So, I just witnessed firsthand a (pseudo) relationship that was driven primarily by technology. We met on an online dating site and exchanged a few rapid and flirty emails back and forth (through the security of the online site, of course). By the next day we agreed to meet. It went well, and saw each other a few more times over the next three weeks. Mostly, we communicated by text and this annoyed me somewhat, but I was willing to let it slide, especially in the beginning. Additionally, his “text speak” was grating on my nerves. But since I am not really looking for something too serious, I didn’t really put much stock into that either and ignored that as well.
Then, the texting thing got taken to a whole new level. I got a text that we needed to have a “serious conversation” and essentially in that same text was dumped due to lack of chemistry. I had to smile when I read this because it was pretty accurate, and it also confirmed my initial feelings about us. We weren’t connecting on any real level.

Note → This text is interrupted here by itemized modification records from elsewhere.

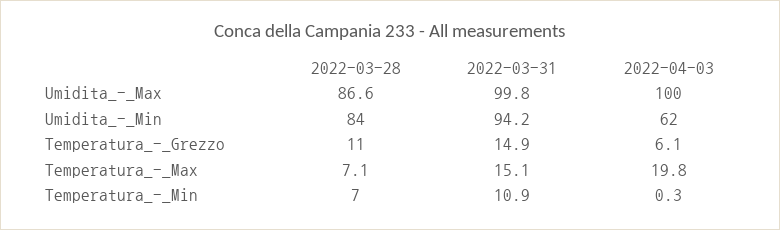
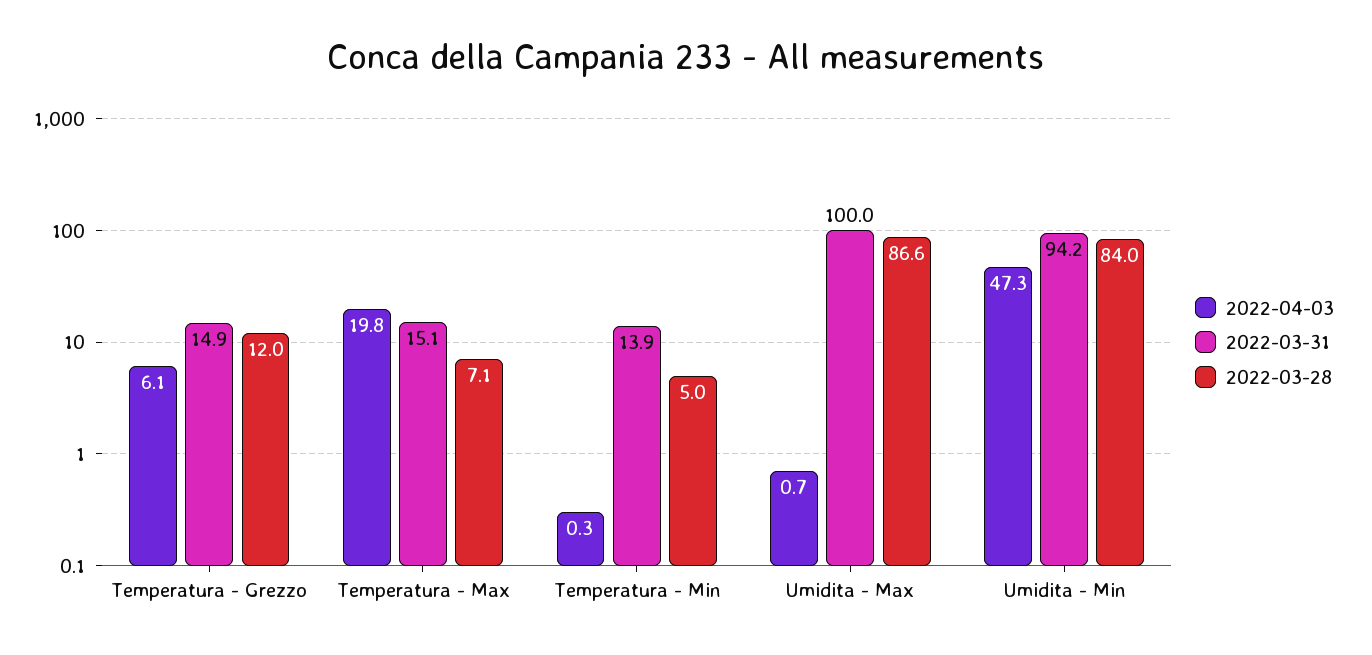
  {
    "2022-03-28": {
      "Umidita_-_Max": 86.6,
      "Umidita_-_Min": 84,
-     "Temperatura_-_Grezzo": 11,
+     "Temperatura_-_Grezzo": 12,
      "Temperatura_-_Max": 7.1,
-     "Temperatura_-_Min": 7
+     "Temperatura_-_Min": 5
    },
    "2022-03-31": {
-     "Umidita_-_Max": 99.8,
+     "Umidita_-_Max": 100,
      "Umidita_-_Min": 94.2,
      "Temperatura_-_Grezzo": 14.9,
      "Temperatura_-_Max": 15.1,
-     "Temperatura_-_Min": 10.9
+     "Temperatura_-_Min": 13.9
    },
    "2022-04-03": {
-     "Umidita_-_Max": 100,
+     "Umidita_-_Max": 0.7,
-     "Umidita_-_Min": 62,
+     "Umidita_-_Min": 47.3,
      "Temperatura_-_Grezzo": 6.1,
      "Temperatura_-_Max": 19.8,
      "Temperatura_-_Min": 0.3
    }
  }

And the fact that he had to text me the news further demonstrated the lack of connection. Here was a grown man that had begun to rely on technology too much as a communication device. He couldn’t call to tell me how he felt? Really? At least that particular message didn’t contain the text speak…
He said he wanted to stay friends, but I didn’t believe it. Yet the next day he texted a hello and wanted to know how I was doing. I bit, texted back (hm, could I be just as much of the problem here?), and let him know that I thought it was disrespectful of him to do what he did without the dignity of calling. Within minutes, my phone rang. Two hours later, he asked for a reset. I am not sure how I feel about it, but the conversation we had was telling. We actually connected. Talked about real things. Were able to explain and describe in ways that simply can’t be done in 160 words or less at a time.
I wonder how many young people rely on technology to build their relationships — or maintain them. Maybe I am old-fashioned here (and I am not a digital native), but while I do believe that technology can help with the little parts of a relationship, it can take away from real connection. At least that has been my experience so far.